Série sur Canal+ à 21 h 05

François Morel incarne Michel Vidal, figure de la gauche de la gauche dans « Baron noir ». / JEAN-CLAUDE LOTHER / KWAI / CANAL+

Le pari était risqué. Après le succès de la première saison de Baron noir, les deux scénaristes, Eric Benzekri et Jean-Baptiste Delafon, relèvent le défi d’un deuxième opus. Celui-ci se révèle, une nouvelle fois, très pertinent. En huit épisodes, ils ont réussi à mêler habilement fiction et réalité politique, les deux se télescopant de manière spectaculaire. Dans leur tâche, ils ont été aidés par une étonnante année électorale qui a bouleversé les codes politiques, avec le naufrage des grands partis, les scandales en tout genre, les trahisons et la mise à la retraite de toute une ­génération de dirigeants.

Du pain bénit pour les deux auteurs, qui poursuivent leur plongée dans les coulisses nauséabondes, les secrets de palais et les jeux de pouvoir du Parti socialiste. Un PS dont la survie ne tient qu’à Philippe Rickwaert (Kad ­Merad, au sommet de son art), ­ex-député de Dunkerque tout juste sorti de prison pour une affaire de corruption. Un « baron noir » ­déguisé en grand marionnettiste qui, dans l’ombre, tire les ficelles du jeu politique dans l’attente de son procès. Pour « sauver la République », menacée par l’extrême droite et le terrorisme religieux, il va entraîner Amélie Dorendeu (intrigante Anna Mouglalis) – première femme élue présidente de la République – dans une périlleuse stratégie d’alliances qui va provoquer une grave crise institutionnelle.

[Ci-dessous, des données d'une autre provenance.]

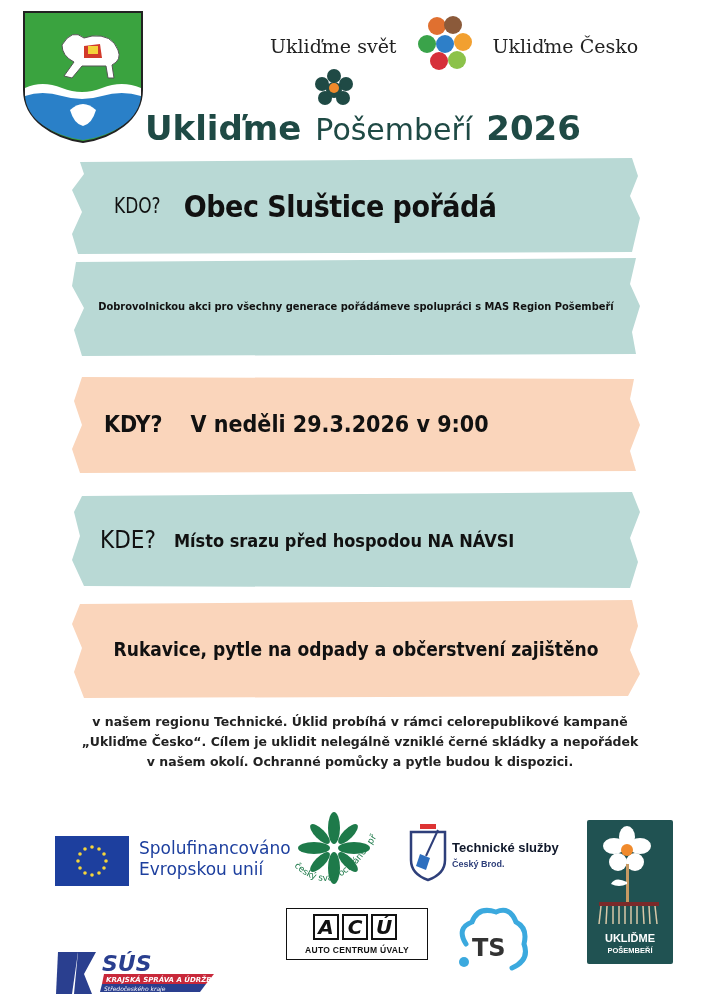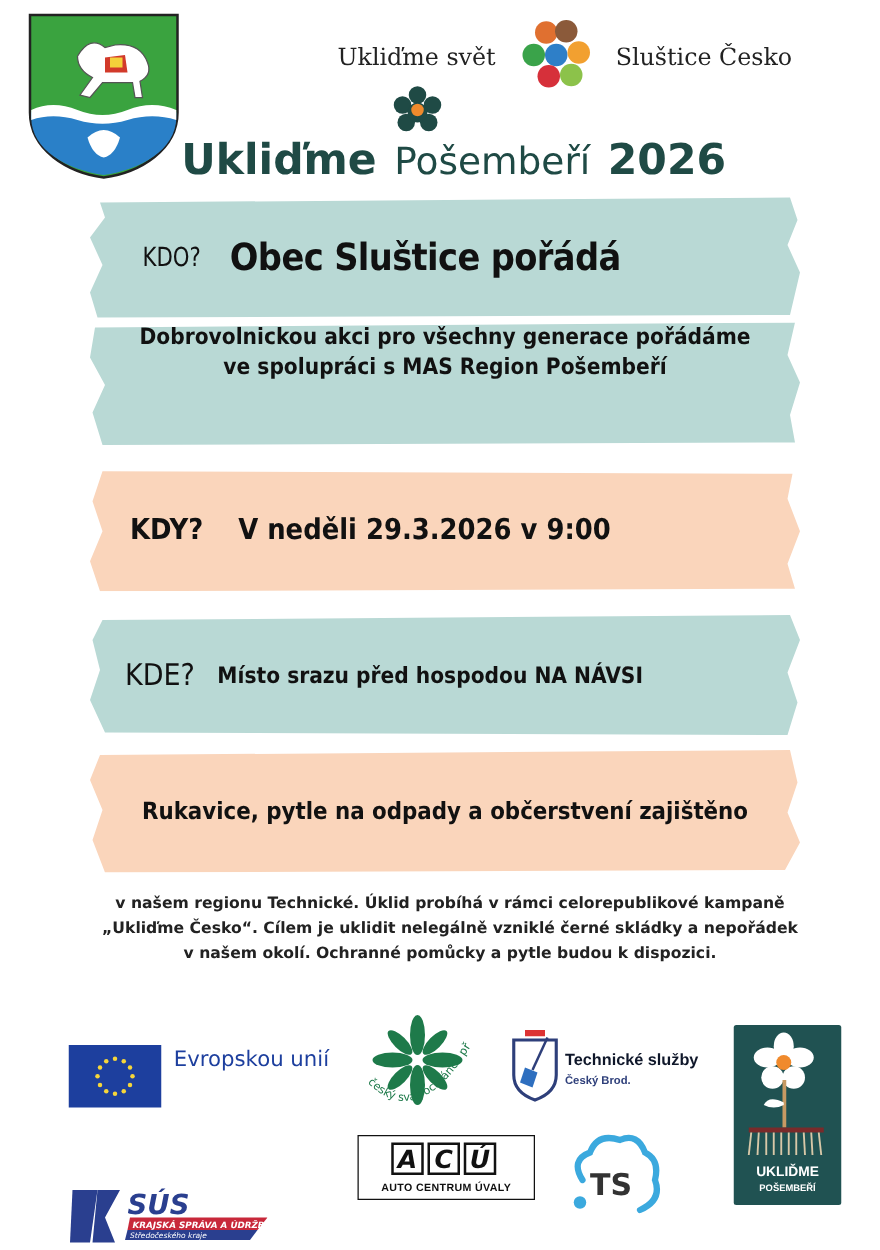--- a/index.html
+++ b/index.html
@@ -20,21 +20,21 @@
   .banner { position: absolute; left: 72px; width: 568px; }
   .banner svg.brush { position: absolute; left: 0; top: 0; width: 100%; height: 100%; }
   .banner .content { position: absolute; inset: 0; display: flex; align-items: center; font-family: "DejaVu Sans Condensed", "DejaVu Sans", sans-serif; font-weight: bold; color: #111; }
 
   .b1 { top: 156px; height: 100px; }
   .b1 .content { padding-left: 42px; gap: 18px; }
   .b1 .q { font-size: 21px; font-weight: normal; transform: scaleX(0.9); transform-origin: left; }
   .b1 .main { font-size: 30px; letter-spacing: -0.5px; }
 
   .b2 { top: 258px; height: 98px; }
-  .b2 .content { flex-direction: column; font-size: 18px; text-align: center; line-height: 24px; }
+  .b2 .content { justify-content: center; flex-direction: row; font-size: 11px; text-align: center; line-height: 24px; }
 
   .b3 { top: 375px; height: 98px; }
   .b3 .content { padding-left: 32px; gap: 28px; }
   .b3 .q { font-size: 23px; }
   .b3 .main { font-size: 23px; }
 
   .b4 { top: 490px; height: 100px; }
   .b4 .content { padding-left: 28px; gap: 18px; }
   .b4 .q { font-size: 24px; font-weight: normal; }
   .b4 .main { font-size: 18px; }
@@ -83,21 +83,21 @@
     <svg viewBox="0 0 56 56" width="56" height="56">
       <circle cx="20" cy="10" r="9" fill="#e07030"></circle>
       <circle cx="36" cy="9" r="9" fill="#8b5a3a"></circle>
       <circle cx="10" cy="28" r="9" fill="#3aa34a"></circle>
       <circle cx="28" cy="28" r="9" fill="#2e7fc8"></circle>
       <circle cx="46" cy="26" r="9" fill="#f2a030"></circle>
       <circle cx="22" cy="45" r="9" fill="#d6303a"></circle>
       <circle cx="40" cy="44" r="9" fill="#8cc24a"></circle>
     </svg>
   </span>
-  <span class="ctext">Sluštice Česko</span>
+  <span class="ctext">Ukliďme Česko</span>
 </div>
 
 <div class="abs flower-badge" style="left:314px;top:68px;">
   <svg viewBox="0 0 40 44" width="40" height="44">
     <g fill="#1f4a45">
       <circle cx="20" cy="8" r="7"></circle>
         <circle cx="8" cy="16" r="7"></circle>
         <circle cx="32" cy="16" r="7"></circle>
       <circle cx="11" cy="30" r="7"></circle>
         <circle cx="29" cy="30" r="7"></circle>
@@ -179,20 +179,21 @@
       <circle cx="37" cy="39" r="1.8"></circle>
         <circle cx="30" cy="37" r="1.8"></circle>
         <circle cx="25" cy="32" r="1.8"></circle>
       <circle cx="23" cy="25" r="1.8"></circle>
         <circle cx="25" cy="18" r="1.8"></circle>
         <circle cx="30" cy="13" r="1.8"></circle>
     </g>
   </svg>
 </div>
 <div class="abs eu-text">
+  <div>Spolufinancováno</div>
   <div>Evropskou unií</div>
 </div>
 
 <div class="abs csop">
   <svg viewBox="0 0 100 92" width="100" height="92">
     <g fill="#1e7a4a" transform="translate(48,40)">
       <ellipse cx="0" cy="-20" rx="6" ry="16"></ellipse>
       <ellipse cx="0" cy="20" rx="6" ry="16"></ellipse>
       <ellipse cx="-20" cy="0" rx="16" ry="6"></ellipse>
       <ellipse cx="20" cy="0" rx="16" ry="6"></ellipse>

BARON NOIR Saison 2 Bande Annonce ✩ Kad Merad, Série Française (2018)
Durée : 00:39

Casting impeccable

Imaginé en janvier 2016, dans une France post-Charlie et post-Bataclan, le scénario a été réécrit et remanié maintes fois, notamment avec l’entrée en scène d’Emmanuel Macron dans la course à la présidentielle. « Au début, nous n’avons jamais cru à son succès, et nous avons écrit en conséquence », expliquent les deux auteurs. Mais la confusion s’est installée petit à petit, avec la percée de ­l’ancien conseiller de François Hollande, puis le renoncement de ce dernier et, enfin, l’élection de François Fillon et de Benoît ­Hamon aux primaires de la droite et de la gauche. Un séisme politique qui a changé les plans du ­scénario. « Tous les matins, en arrivant dans la salle d’écriture, nous n’avions aucune idée de ce qui ­allait se passer », se souvient Erik Benzekri, longtemps militant du PS aux ­côtés de Julien Dray et de Jean-Luc Mélenchon, et qui sait pertinemment que la vie politique « est plus violente dans la réalité que dans la fiction ».

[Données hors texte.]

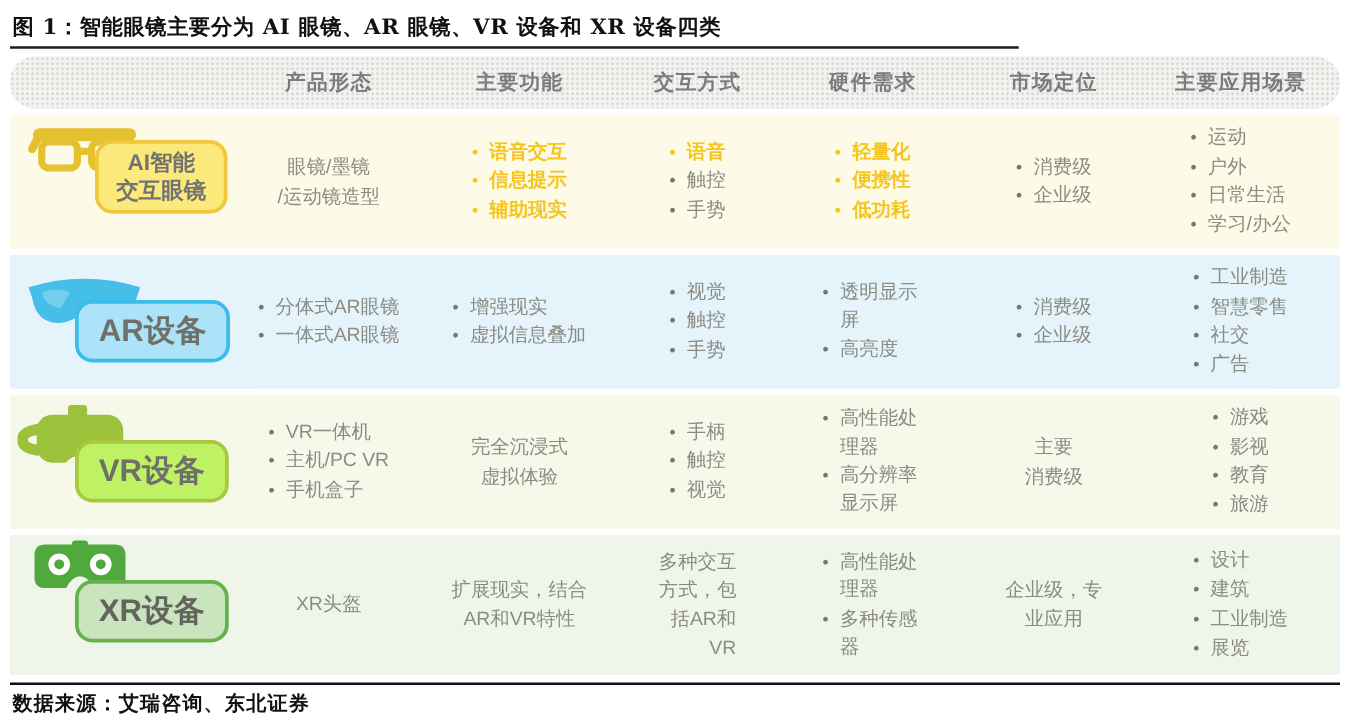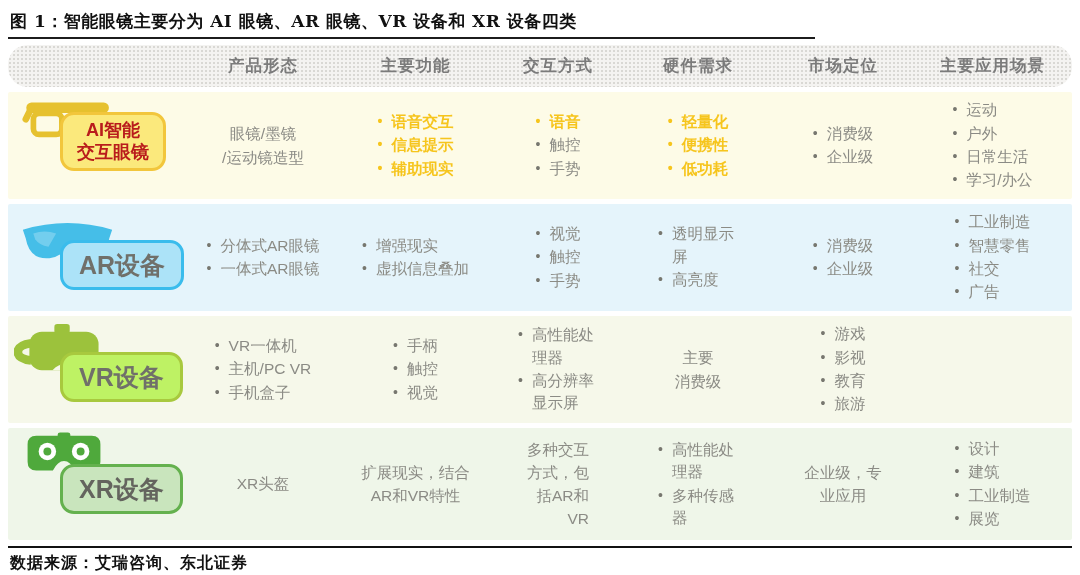--- a/index.html
+++ b/index.html
@@ -79,21 +79,21 @@
         <div class="cell label-cell">
           <span class="row-icon" style="left: 14px; top: 8px;"><svg width="95" height="46" viewBox="0 0 100 48">
       <g fill="none" stroke="#E6C12F" stroke-linecap="round">
         <path d="M10 8 H86" stroke-width="11"></path>
         <path d="M10 8 L4 20" stroke-width="7"></path>
         <rect x="12" y="14" width="30" height="22" rx="6" stroke-width="6"></rect>
         <rect x="54" y="14" width="30" height="22" rx="6" stroke-width="6"></rect>
         <path d="M42 22 H54" stroke-width="6"></path>
       </g>
             </svg></span>
-          <span class="row-badge two-line" style="background: rgb(251, 233, 124); border-color: rgb(242, 198, 60); color: #b91c1c;">
+          <span class="row-badge two-line" style="background: rgb(251, 233, 124); border-color: rgb(242, 198, 60); color: #737373; margin-left: 16px;">
             <div>AI智能</div>
             <div>交互眼镜</div>
           </span>
         </div>
         <div class="cell col-0">
           <div class="plain center">
             <div>眼镜/墨镜</div>
             <div>/运动镜造型</div>
           </div>
         </div>
@@ -293,20 +293,26 @@
             </li>
             <li>
               <span class="dot">•</span>
               <span class="btxt">主机/PC VR</span>
             </li>
             <li>
               <span class="dot">•</span>
               <span class="btxt">手机盒子</span>
             </li>
           </ul>
+        </div>
+        <div class="cell col-1">
+          <div class="plain center">
+            <div>完全沉浸式</div>
+            <div>虚拟体验</div>
+          </div>
         </div>
         <div class="cell col-2">
           <ul class="blist">
             <li>
               <span class="dot">•</span>
               <span class="btxt">手柄</span>
             </li>
             <li>
               <span class="dot">•</span>
               <span class="btxt">触控</span>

Kad Merad et Anna Mouglalis. / CANAL+

Forts de ce constat, les scénaristes ont travaillé sur les personnages, particulièrement celui de Philippe Rickwaert, figure politique « à l’ancienne », sorte de petit Tony Soprano vivant perpétuel­lement dans l’urgence. Perdant ­magnifique, il ne survit que grâce à son instinct dialectique et à son intelligence politique. Les mots sont sa seule arme pour lutter contre la crise politique et per­sonnelle qu’il traverse. Une crise où « l’ancien meurt et le nouveau ne peut pas naître », comme l’écrivait le philosophe italien Antonio Gramsci dans ses Cahiers de ­ prison (1929-1935), ajoutant que « pendant cet inter-règne, on observe les phénomènes morbides les plus variés ».

Le casting de cette deuxième saison est impeccable. François Morel incarne Michel Vidal, ­ figure de la gauche de la gauche que Jean-Luc Mélenchon ne ­renierait pas. Pascal Elbé joue un centriste aux traits de François Bayrou et Patrick Mille, ici président du Front national, est le versant masculin de Marine Le Pen. « Notre ­série n’est pas cynique, ce sont nos personnages qui le sont. Et s’il n’y a plus de politique, il n’y a que de la barbarie », dit Eric ­Benzekri qui, avec Jean-Baptiste Delafon, a déjà commencé l’écriture de la troisième saison.

Baron noir, de Ziad Doueiri. Avec Kad Merad, Anna Mouglalis, Hugo Becker, Pascal Elbé (Fr, 2017, 8 × 52 min).